App::subscribe("ws:server:{$myServerId}", function (string $payload) use ($server, $fdMap) {
$msg = json_decode($payload, true);
$fd = $fdMap[$msg['client_id']] ?? null;
if ($fd !== null && $server->isEstablished($fd)) {
$server->push($fd, $msg['data']);
}
});
ZealPHP’s WebSocket fd is process-local — only the owning server can push to it.
Redis is the routing fabric that says “hey, owner: here’s something to push.”
Sub-millisecond loopback, ~ms cross-region. See
/store#pubsub for the at-least-once publishReliable
variant (Redis Streams) when drops aren’t acceptable.

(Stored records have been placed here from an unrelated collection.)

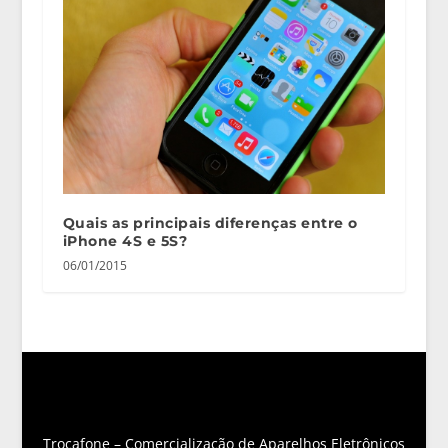
Quais as principais diferenças entre o
iPhone 4S e 5S?
06/01/2015
Trocafone – Comercialização de Aparelhos Eletrônicos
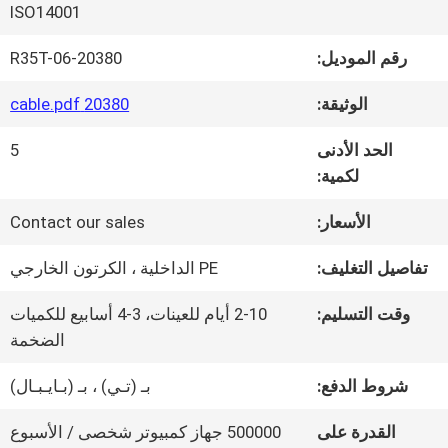
في
ISO14001
المصنع
رقم الموديل:
20380-R35T-06
الوثيقة:
20380 cable.pdf
مراقبة
الحد الأدنى
5
الجودة
لكمية:
الأسعار:
Contact our sales
اتصل
تفاصيل التغليف:
PE الداخلية ، الكرتون الخارجي
بنا
وقت التسليم:
2-10 أيام للعينات، 3-4 أسابيع للكميات
الضخمة
أخبار
شروط الدفع:
بـ (تـي) ، بـ (بـايـبـال)
القدرة على
500000 جهاز كمبيوتر شخصى / الأسبوع
القضايا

You want every connected client to see live notifications. The client never sends anything back to the server. Which primitive fits best?
Key Takeaways
- HTTP is request/response; WebSocket upgrades it to bidirectional long-lived.
$app->ws($path, onMessage, onOpen, onClose)— three callbacks handle the lifecycle.- Track open fds in
Storeso you can broadcast;isEstablished($fd)guards against races. - SSE for push-only, WebSocket for two-way. Don't use WebSocket when SSE would do.
- Scale past one server with
Store::publish+App::subscribeon the Redis backend — each process subscribes and re-broadcasts to its localws_clients.Store::publishReliablefor at-least-once via Redis Streams.